### TEXT SECTION
It is to one, as it is to all
CANCER is the great equaliser.
That’s what my husband said when I mentioned Kate, the Princess of Wales’ cancer diagnosis and how long she’d been out of public duties.
“It must be a really bad cancer, one that needs lots of chemotherapy or treatment … maybe even surgery?” I surmised.
A bad one … it’s something people say when they hear of a diagnosis.
“Is it a bad one?”
And it makes sense to ask because some cancers are easily treated or at least stay settled long enough for the afflicted to live a long life.
Like prostate cancer.
When my dad was diagnosed with prostate cancer around eight years ago, he reminded us it’s a cancer most die with and not from.
So, a good cancer?
Then there was my grandmother who died not long after a leukaemia diagnosis or my paternal grandmother who had breast cancer in her later years and passed away.
Now I am losing my dear uncle Bruce, a man who has been like a father to me since migrating to Australia from South Africa in 2001.
He’s my dad’s youngest brother and organised the visa that got me into the beautiful country I now call home.
Bruce had a cancer diagnosis around 10 years ago.
It was a common melanoma, a mole.
It was removed and he was sent on his way.
“I used to use brake oil to tan when I was in the army,” he said.
He knows his behaviours likely caused the diagnosis but to be fair, the dangers weren’t known or understood in the 1960s and 1970s.

### WHAT YOU ARE ASKED TO DO
Reproduce the entire essay on cancer word for word, with no alterations.

### DATA SECTION
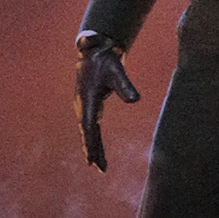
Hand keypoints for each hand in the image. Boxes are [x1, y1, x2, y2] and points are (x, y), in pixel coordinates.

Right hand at [76, 37, 139, 169]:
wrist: (95, 50)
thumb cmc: (105, 60)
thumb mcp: (117, 71)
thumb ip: (125, 86)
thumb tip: (135, 99)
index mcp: (88, 99)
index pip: (89, 125)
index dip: (90, 142)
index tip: (91, 157)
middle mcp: (83, 105)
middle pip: (87, 132)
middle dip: (92, 150)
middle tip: (97, 168)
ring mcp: (84, 106)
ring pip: (89, 132)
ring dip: (93, 148)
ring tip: (99, 167)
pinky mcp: (89, 106)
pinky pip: (91, 127)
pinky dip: (94, 140)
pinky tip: (98, 152)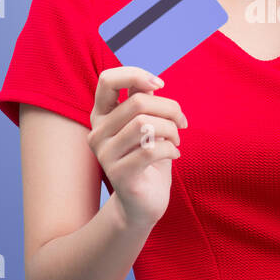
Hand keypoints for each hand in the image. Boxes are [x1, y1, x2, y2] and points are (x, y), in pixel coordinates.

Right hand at [86, 66, 187, 230]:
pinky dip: (171, 149)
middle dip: (169, 108)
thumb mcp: (146, 125)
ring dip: (171, 129)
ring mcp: (105, 155)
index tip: (160, 85)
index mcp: (102, 116)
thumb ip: (144, 102)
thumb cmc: (149, 160)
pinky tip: (175, 155)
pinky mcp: (119, 174)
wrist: (144, 204)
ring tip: (177, 140)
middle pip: (137, 102)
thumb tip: (152, 82)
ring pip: (145, 124)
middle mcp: (97, 133)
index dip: (136, 75)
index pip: (107, 80)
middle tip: (181, 123)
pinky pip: (151, 150)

### REPLY
It is to one, as it is to all
CANCER is the great equaliser.
That’s what my husband said when I mentioned Kate, the Princess of Wales’ cancer diagnosis and how long she’d been out of public duties.
“It must be a really bad cancer, one that needs lots of chemotherapy or treatment … maybe even surgery?” I surmised.
A bad one … it’s something people say when they hear of a diagnosis.
“Is it a bad one?”
And it makes sense to ask because some cancers are easily treated or at least stay settled long enough for the afflicted to live a long life.
Like prostate cancer.
When my dad was diagnosed with prostate cancer around eight years ago, he reminded us it’s a cancer most die with and not from.
So, a good cancer?
Then there was my grandmother who died not long after a leukaemia diagnosis or my paternal grandmother who had breast cancer in her later years and passed away.
Now I am losing my dear uncle Bruce, a man who has been like a father to me since migrating to Australia from South Africa in 2001.
He’s my dad’s youngest brother and organised the visa that got me into the beautiful country I now call home.
Bruce had a cancer diagnosis around 10 years ago.
It was a common melanoma, a mole.
It was removed and he was sent on his way.
“I used to use brake oil to tan when I was in the army,” he said.
He knows his behaviours likely caused the diagnosis but to be fair, the dangers weren’t known or understood in the 1960s and 1970s.